Exercise objective ▸ Transcribe all the records exactly and omit any images they hold.

[Nine-parameter box outputs]
——

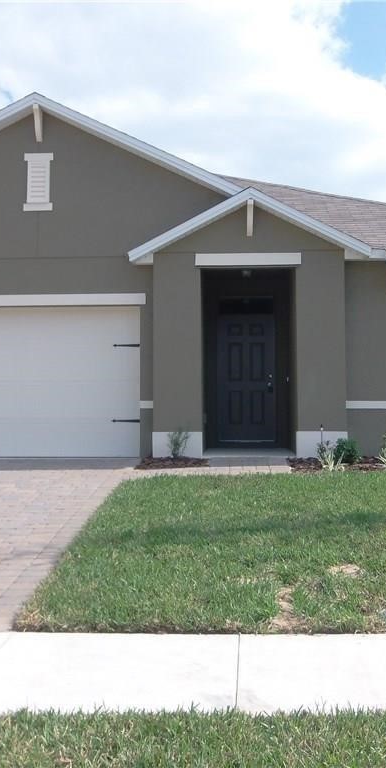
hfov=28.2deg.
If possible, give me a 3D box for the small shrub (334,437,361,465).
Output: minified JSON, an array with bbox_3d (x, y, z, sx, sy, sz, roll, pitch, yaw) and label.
[{"bbox_3d":[2.049,0.870,10.200,0.371,0.347,0.370,0,-2,3],"label":"small shrub"}]

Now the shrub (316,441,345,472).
[{"bbox_3d":[1.779,0.925,9.950,0.388,0.388,0.380,0,-2,3],"label":"shrub"}]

——

Solution ▸
hfov=28.2deg.
If possible, give me a 3D box for the small shrub (334,437,361,465).
Output: minified JSON, an array with bbox_3d (x, y, z, sx, sy, sz, roll, pitch, yaw) and label.
[{"bbox_3d":[2.049,0.870,10.200,0.371,0.347,0.370,0,-2,3],"label":"small shrub"}]

Now the shrub (316,441,345,472).
[{"bbox_3d":[1.779,0.925,9.950,0.388,0.388,0.380,0,-2,3],"label":"shrub"}]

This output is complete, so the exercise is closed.